Eventually, a rather irritated fellow in a bathrobe opened the door, listened impatiently to my concerns, shut the door in my face, and only appeared again later in his own good time.

I restored my tires' pressure with his air and refilled my tank with his fuel, paid a few more of my precious remaining dollars, and continued on. It was amazing how many gas station attendants, once I'd explained about the problem restarting the car, allowed me to gas up without shutting off the motor.

Afterward, I resumed my progress and soon was again in the mountains. As I tried the higher switchbacks, however, it became obvious my little Bug had only a fraction of its former power and, short of a major overhaul, was on its last legs.

About 10 AM, conveniently just at the entrance to a service station built into the mountainside, my faithful vehicle came to a jerky final halt. With the attendant's help, I pushed and guided it over to a parking spot on one side of the establishment's concrete apron. I dug out the most essential of my belongings and inquired of the worker about transportation.

He suggested shank's mare. The next town was a few miles farther up the winding road. And so, overheated, wearing extra clothes for which there was no room in what I could carry of my luggage, and with my arms overloaded by suitcases and a duffel bag, I set off. My vehicle had ceased all forward motion a few miles inside the Arizona state line.

I had taken the service station man's business card and told him I'd return for the car, wondering, though, how and when I could ever arrange the money and time for another trip to retrieve it. About $500 was still owed to the bank on the auto loan.

Kindness was in evidence that morning. Before long someone stopped beside me and asked if I could use a lift, taking me, then, as far as the next community, where I checked on the possibility of a bus. There was none. But, for a fee, that afternoon I got a ride on the U.S. Mail truck. In a sense, I posted myself the next fifty to a hundred miles or so through those peaks and valleys and on to Phoenix. Long before we arrived, I fell asleep.

Once there, I turned over more than half my remaining funds for a ticket to San Francisco via Greyhound, checked my baggage, and finally boarded later that afternoon.

As we crossed the last ranges of hills and mountains before reaching the Bay Area, I realized that even if I had an extra few hundred dollars, went back for my disabled car, got it towed to a major city, and then spent whatever it would take in time and money to get it refurbished, it still likely couldn't make it all the rest of the way over those peaks.

So, before even arriving at my destination, I was seeing the journey in cosmic terms.

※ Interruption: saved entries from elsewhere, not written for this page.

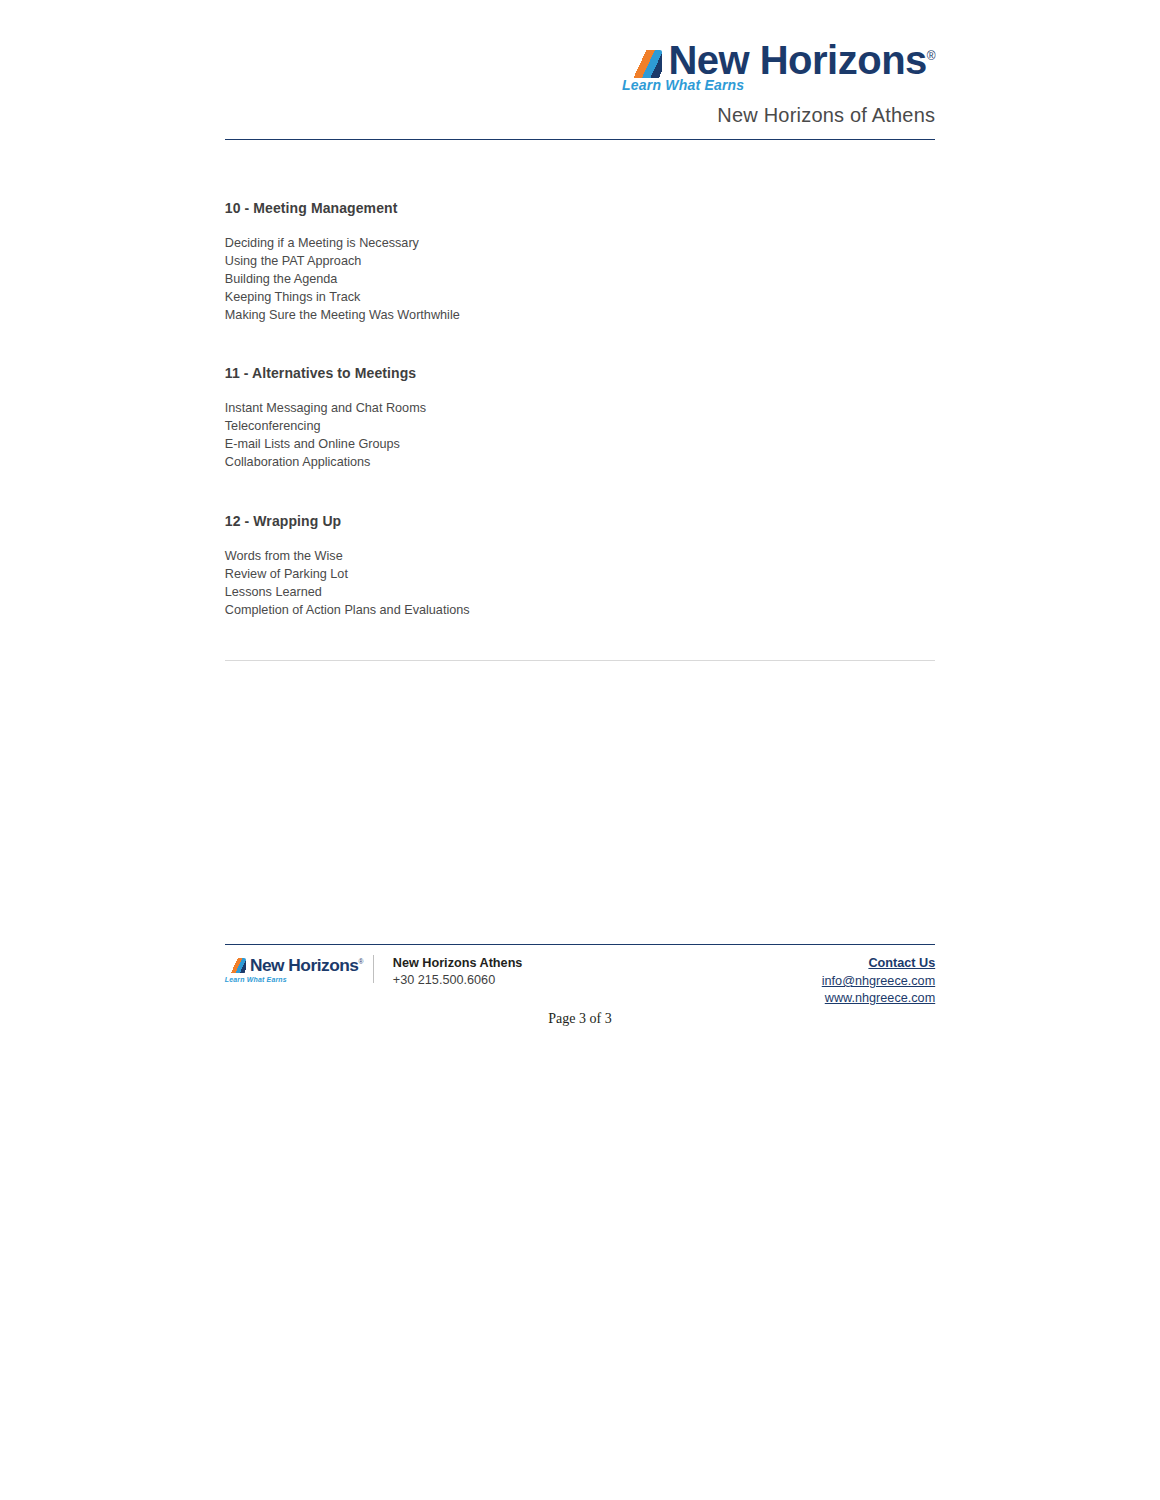New Horizons®
Learn What Earns
New Horizons of Athens
10 - Meeting Management
Deciding if a Meeting is Necessary
Using the PAT Approach
Building the Agenda
Keeping Things in Track
Making Sure the Meeting Was Worthwhile
11 - Alternatives to Meetings
Instant Messaging and Chat Rooms
Teleconferencing
E-mail Lists and Online Groups
Collaboration Applications
12 - Wrapping Up
Words from the Wise
Review of Parking Lot
Lessons Learned
Completion of Action Plans and Evaluations
New Horizons®
Learn What Earns
New Horizons Athens
+30 215.500.6060
Contact Us info@nhgreece.com www.nhgreece.com
Page 3 of 3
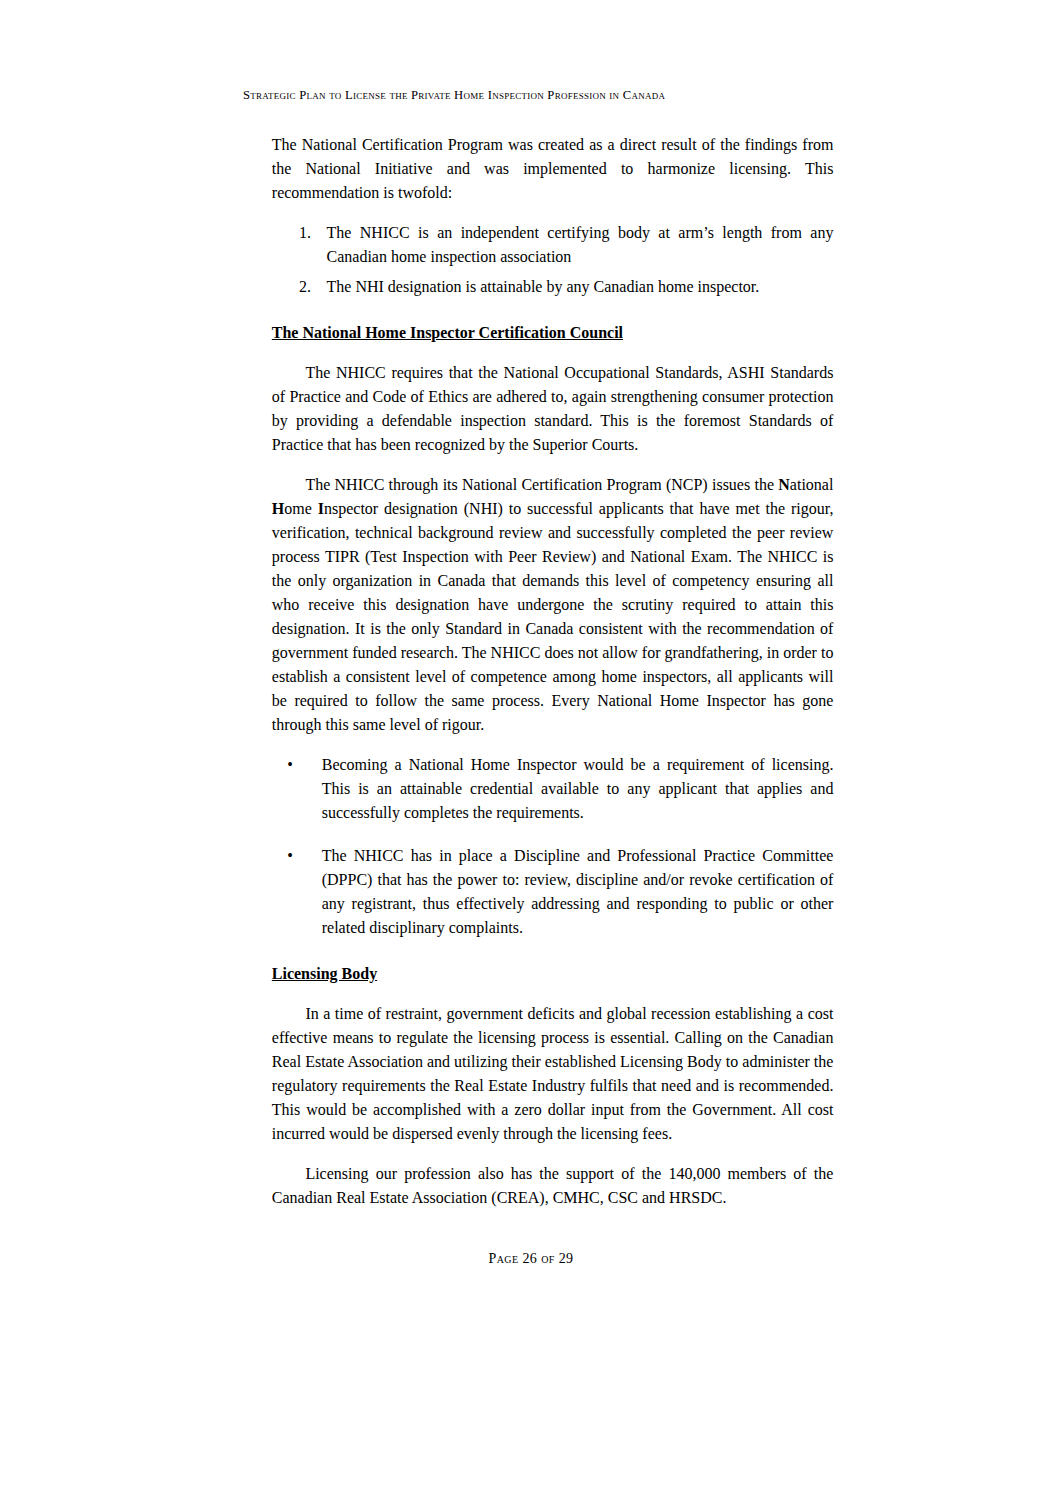Strategic Plan to License the Private Home Inspection Profession in Canada
The National Certification Program was created as a direct result of the findings from the National Initiative and was implemented to harmonize licensing. This recommendation is twofold:
The NHICC is an independent certifying body at arm’s length from any Canadian home inspection association
The NHI designation is attainable by any Canadian home inspector.
The National Home Inspector Certification Council
The NHICC requires that the National Occupational Standards, ASHI Standards of Practice and Code of Ethics are adhered to, again strengthening consumer protection by providing a defendable inspection standard. This is the foremost Standards of Practice that has been recognized by the Superior Courts.
The NHICC through its National Certification Program (NCP) issues the National Home Inspector designation (NHI) to successful applicants that have met the rigour, verification, technical background review and successfully completed the peer review process TIPR (Test Inspection with Peer Review) and National Exam. The NHICC is the only organization in Canada that demands this level of competency ensuring all who receive this designation have undergone the scrutiny required to attain this designation. It is the only Standard in Canada consistent with the recommendation of government funded research. The NHICC does not allow for grandfathering, in order to establish a consistent level of competence among home inspectors, all applicants will be required to follow the same process. Every National Home Inspector has gone through this same level of rigour.
Becoming a National Home Inspector would be a requirement of licensing. This is an attainable credential available to any applicant that applies and successfully completes the requirements.
The NHICC has in place a Discipline and Professional Practice Committee (DPPC) that has the power to: review, discipline and/or revoke certification of any registrant, thus effectively addressing and responding to public or other related disciplinary complaints.
Licensing Body
In a time of restraint, government deficits and global recession establishing a cost effective means to regulate the licensing process is essential. Calling on the Canadian Real Estate Association and utilizing their established Licensing Body to administer the regulatory requirements the Real Estate Industry fulfils that need and is recommended. This would be accomplished with a zero dollar input from the Government. All cost incurred would be dispersed evenly through the licensing fees.
Licensing our profession also has the support of the 140,000 members of the Canadian Real Estate Association (CREA), CMHC, CSC and HRSDC.
Page 26 of 29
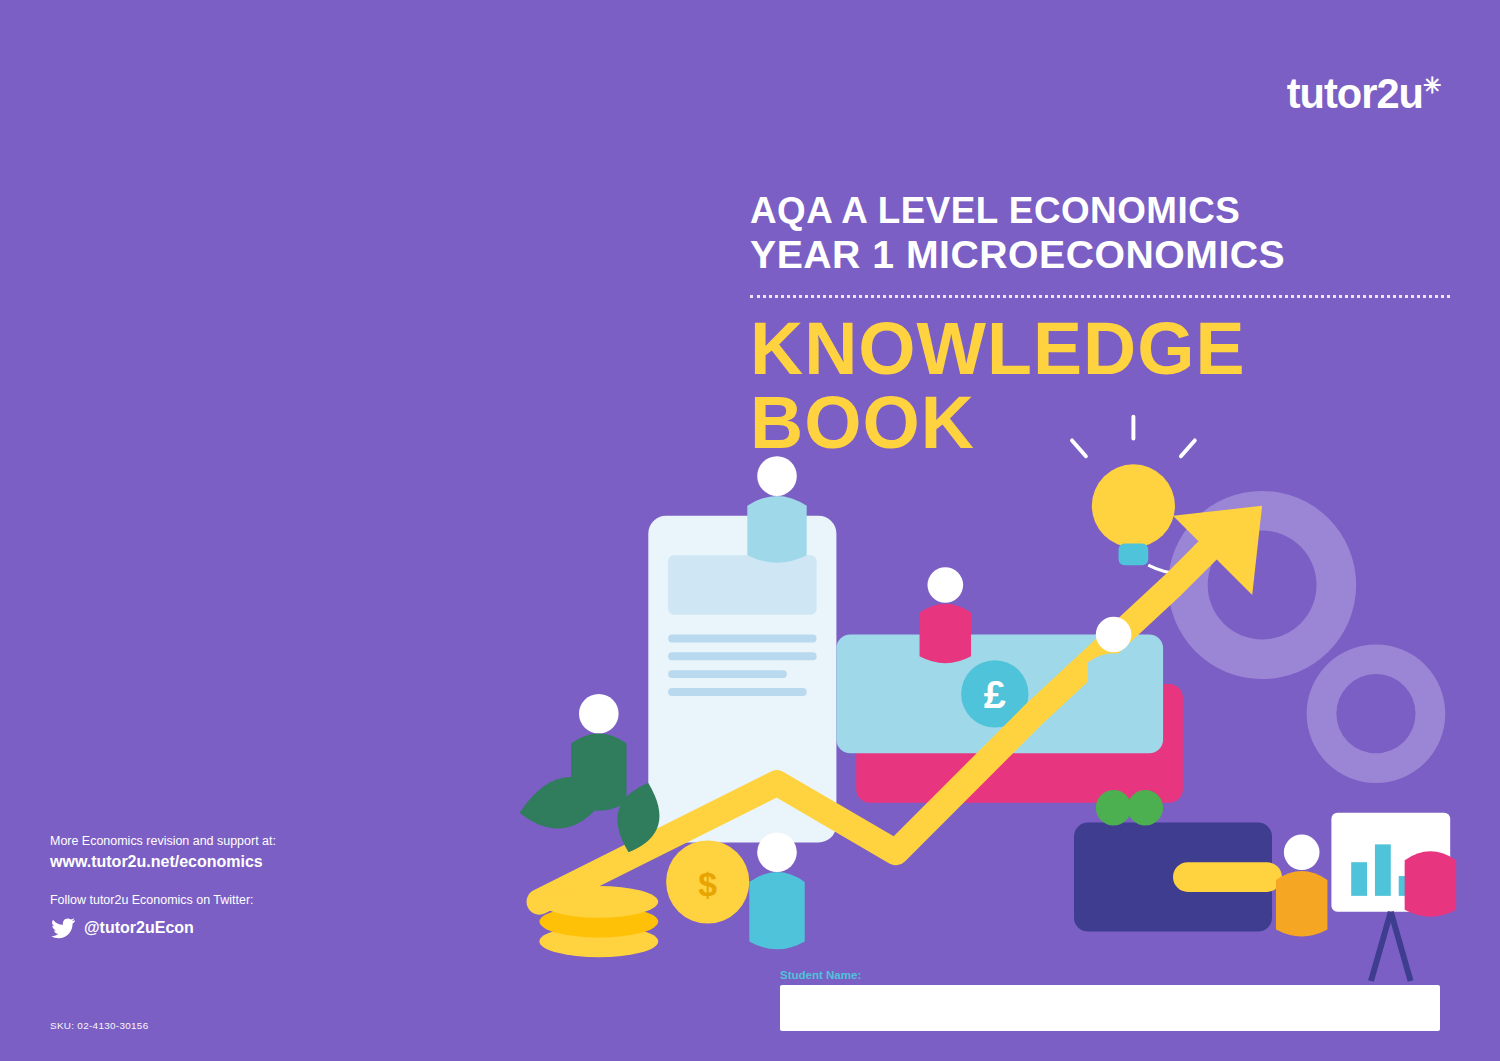tutor2u✳
AQA A Level Economics Year 1 Microeconomics
Knowledge Book
£ $
More Economics revision and support at: www.tutor2u.net/economics Follow tutor2u Economics on Twitter:
@tutor2uEcon
SKU: 02-4130-30156
Student Name:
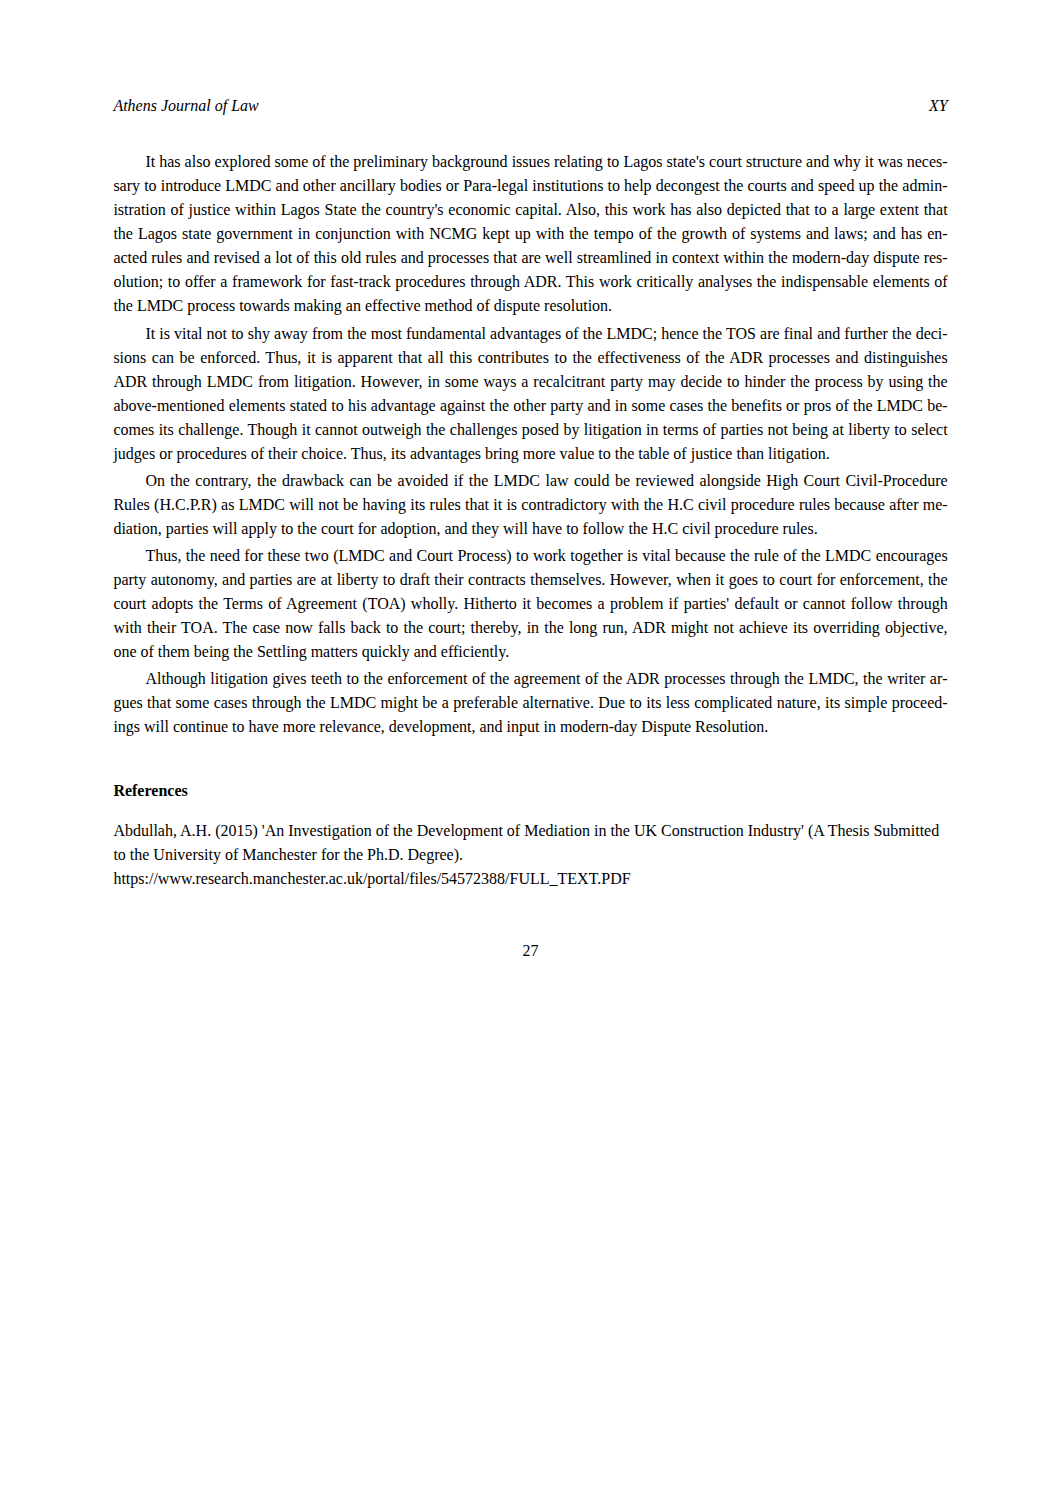Athens Journal of Law XY
It has also explored some of the preliminary background issues relating to Lagos state's court structure and why it was necessary to introduce LMDC and other ancillary bodies or Para-legal institutions to help decongest the courts and speed up the administration of justice within Lagos State the country's economic capital. Also, this work has also depicted that to a large extent that the Lagos state government in conjunction with NCMG kept up with the tempo of the growth of systems and laws; and has enacted rules and revised a lot of this old rules and processes that are well streamlined in context within the modern-day dispute resolution; to offer a framework for fast-track procedures through ADR. This work critically analyses the indispensable elements of the LMDC process towards making an effective method of dispute resolution.
It is vital not to shy away from the most fundamental advantages of the LMDC; hence the TOS are final and further the decisions can be enforced. Thus, it is apparent that all this contributes to the effectiveness of the ADR processes and distinguishes ADR through LMDC from litigation. However, in some ways a recalcitrant party may decide to hinder the process by using the above-mentioned elements stated to his advantage against the other party and in some cases the benefits or pros of the LMDC becomes its challenge. Though it cannot outweigh the challenges posed by litigation in terms of parties not being at liberty to select judges or procedures of their choice. Thus, its advantages bring more value to the table of justice than litigation.
On the contrary, the drawback can be avoided if the LMDC law could be reviewed alongside High Court Civil-Procedure Rules (H.C.P.R) as LMDC will not be having its rules that it is contradictory with the H.C civil procedure rules because after mediation, parties will apply to the court for adoption, and they will have to follow the H.C civil procedure rules.
Thus, the need for these two (LMDC and Court Process) to work together is vital because the rule of the LMDC encourages party autonomy, and parties are at liberty to draft their contracts themselves. However, when it goes to court for enforcement, the court adopts the Terms of Agreement (TOA) wholly. Hitherto it becomes a problem if parties' default or cannot follow through with their TOA. The case now falls back to the court; thereby, in the long run, ADR might not achieve its overriding objective, one of them being the Settling matters quickly and efficiently.
Although litigation gives teeth to the enforcement of the agreement of the ADR processes through the LMDC, the writer argues that some cases through the LMDC might be a preferable alternative. Due to its less complicated nature, its simple proceedings will continue to have more relevance, development, and input in modern-day Dispute Resolution.
References
Abdullah, A.H. (2015) 'An Investigation of the Development of Mediation in the UK Construction Industry' (A Thesis Submitted to the University of Manchester for the Ph.D. Degree). https://www.research.manchester.ac.uk/portal/files/54572388/FULL_TEXT.PDF
27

Just as in a trip to the moon NASA planned to be relying on a multi-phase rocket to deliver a payload to the lunar surface, so my intrepid VW had, along with my extra cash, just been the sacrificial booster stages, assuring my and my worldly goods' eventual trajectory all the way to the Pacific Coast.

I would send my Austin bank a letter, I decided, enclosing my key and sadly reporting where the booster Bug had come to rest, suggesting they go get it, sell it, and let me know the balance still due. (Three months later, I received a courteous letter from my Texas bank in reply. It said that they had indeed sent a fellow to Arizona, retrieved my auto, cleaned it up, and sold it. They added that I still owed $62. By now working in Berkeley, I promptly sent them a check. My good credit was intact.)

The temperature as I got off the bus that third afternoon was 55°F. My actual arrival in San Francisco was somewhat anticlimactic. The relief and thrill I felt to be there were of course tempered by the reduction in my resources. I had about $30 left, one-fourth of which went to my first night's lodging at the downtown YMCA hotel near the bus station. (I had yet to see my first credit or debit card. Calling on friends or relatives for a loan was out of the question. I was too proud for that, and, besides, this trip had been all about independence.)

I never did become a professional author. The next few years in San Francisco and Berkeley, though, were among the more challenging, exciting, rewarding, and personally productive of my life, and were set in one of the world's most beautiful and culturally enriching areas. (But that's another story.)